Material Strength in Multirotor Component Construction


Many factors contribute to your choice of multirotor components. Material strength plays a large role in the quality, durability and dependability of multirotor components. Strength takes into consideration factors that relate to the behavior of the material when subjected to stresses and strains. From density to fatigue strength, there are specifications critical to the material strength and success of multirotor components. At KDE Direct, we engineer components made from strong materials that minimize failure from the mechanical design of our products and allow for safe operation.


Multirotor Component Material Strength

Material strength is defined by various parameters, all of which are typically summarized for a specific material.


Critical items include:

  • Density – The mass of the material per a volume of material (grams per cubic centimeter, g/cc)
  • Ultimate Tensile Strength – The strength of the material before it breaks under tension (pulling on both sides similar to a rubber band)
  • Tensile Yield Strength – The strength of the material before it permanently stretches/bends (this is reached before the Ultimate Tensile Strength)
  • Fatigue Strength – The amount of stress the material can handle for a high amount of cycles (aka, push/pull, for 500,000,000 cycles)
  • Shear Strength – The amount of stress the material can handle under shear (the forces are perpendicular to the material, trying to tear the material)

All of these critical parameters are used in Finite Element Analysis (FEA) studies, where the computer uses the material properties to define the strength of the material and where it is calculated to break. From there, as mechanical engineers, we can then optimize the part to add material where strength is needed and remove excess material where the forces are minimal – overall, optimizing the design.


Aluminum for Propeller Adapters

Take, for example, the high-strength material we use for our propeller adapters – AL7075-T6 (aluminum). 

In the case of the provided FEA report (FEA Study of the Heavy-Lift Hex-Blade Propeller Adapter), a total of 15 pounds is applied to the mounting arms of the propellers (simulating a thrust scenario of 15 pounds), and the bending that occurs. The bending is heavily exaggerated, as the Deformation Scale is 1113.35 times what the actual deformation of the part would witness, so it’s purely for demonstration. Looking at the right of the image, this part has a FOS (factor of safety) of 61.4779 times the material strength. It is approximately 61 times stronger than it needs to be in order to protect against breaking at this load scenario.

In all of the KDE Direct designs, we shoot for a FOS >10, so that the parts are extremely strong and safe for operation to minimize failures from the mechanical design of our products.

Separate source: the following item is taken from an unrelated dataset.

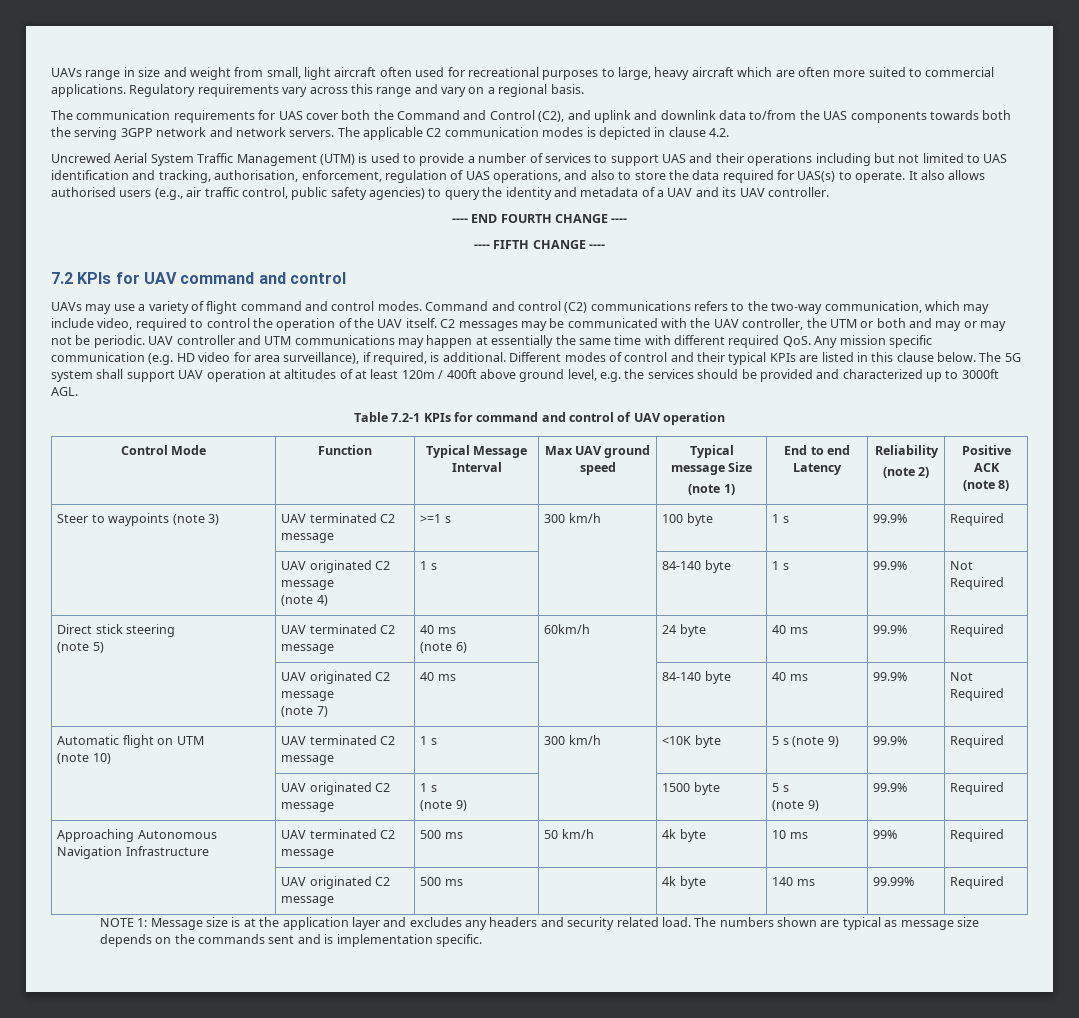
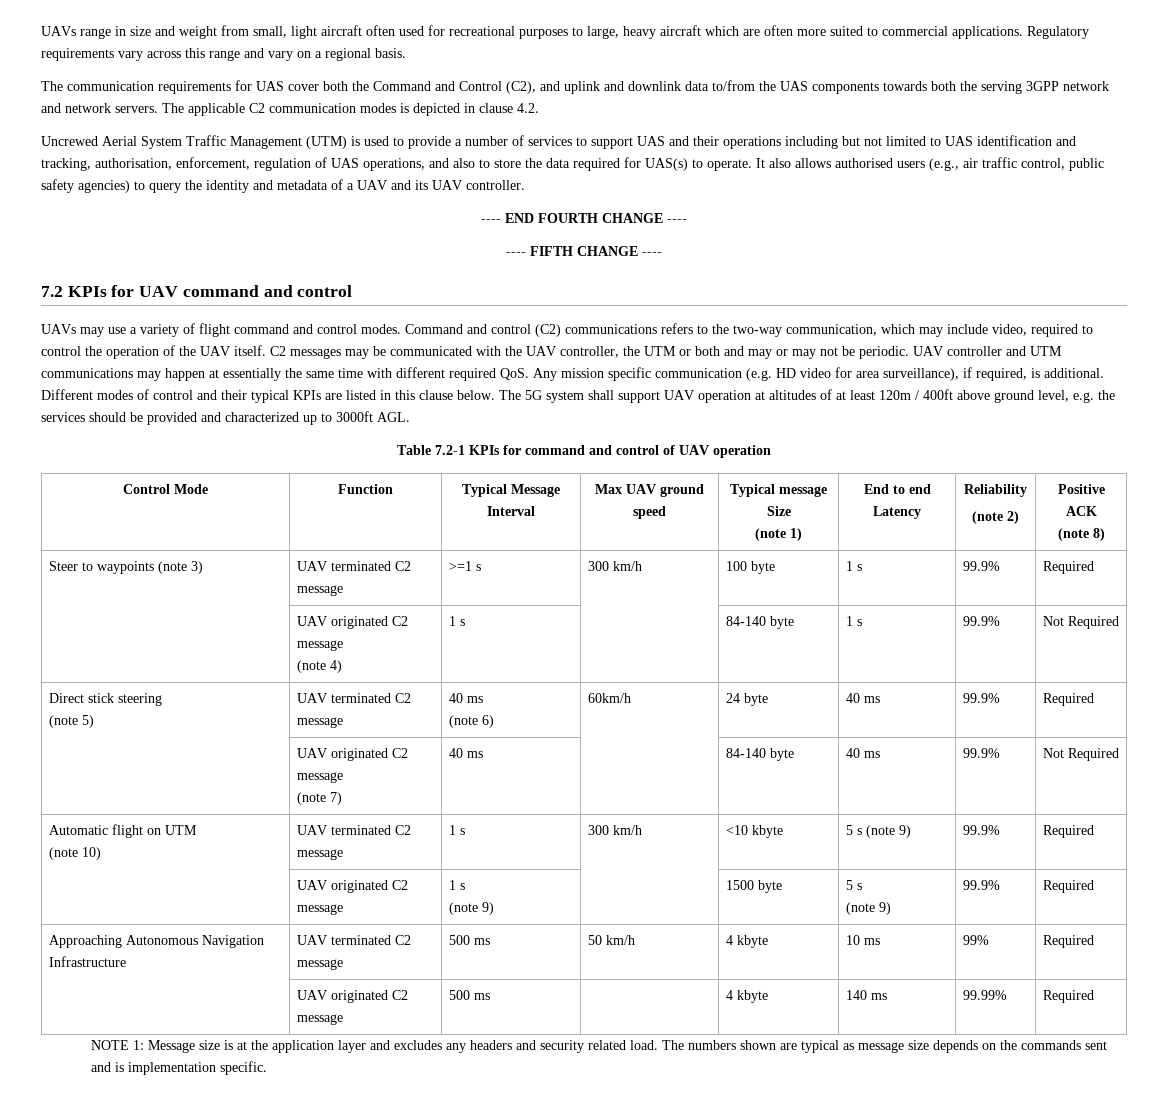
[662,735,721,748] <10K byte -> [725,825,783,838] <10 kbyte
[662,829,706,842] 4k byte -> [725,935,768,948] 4 kbyte
[662,876,706,889] 4k byte -> [725,990,768,1003] 4 kbyte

Material Strength | A Professional Advantage

Choosing multirotor components with the best material strength allows you to create systems with the highest performance capabilities. By increasing performance, you’re setting yourself up for success. From humanitarian relief efforts to aerial cinematography for major motion pictures, performance and material strength matter in multirotor applications.

KDE Direct uses FEA reports to optimize the geometry, strength and durability of our aerospace-grade multirotor components. By using this method, we’re able to understand the physical behaviors of a material, including strength, heat transfer capability, fluid flow and more. We can predict the performance and behavior of the design, calculate the safety margin and identify weaknesses within the design. At KDE Direct, FEA reports allow us to accurately identify the optimal design with confidence.

New production versions of KDE Direct products, from propeller adapters to brushless motors, include these materials for increased strength and durability. As with all of our components, we take material strength and the various parameters that define it very seriously. In addition to FEA reports to evaluate the geometry, all KDE Direct components undergo strenuous quality assurance testing. Through these efforts, we’re able to engineer best-in-class, aerospace-grade multirotor components.

Material strength research and reporting allows us to optimize the full design of our multirotor components. From the smallest propeller adapter to the largest brushless motor with heavy lift capabilities, you’ll find thoroughly researched, tested and optimized components from KDE Direct.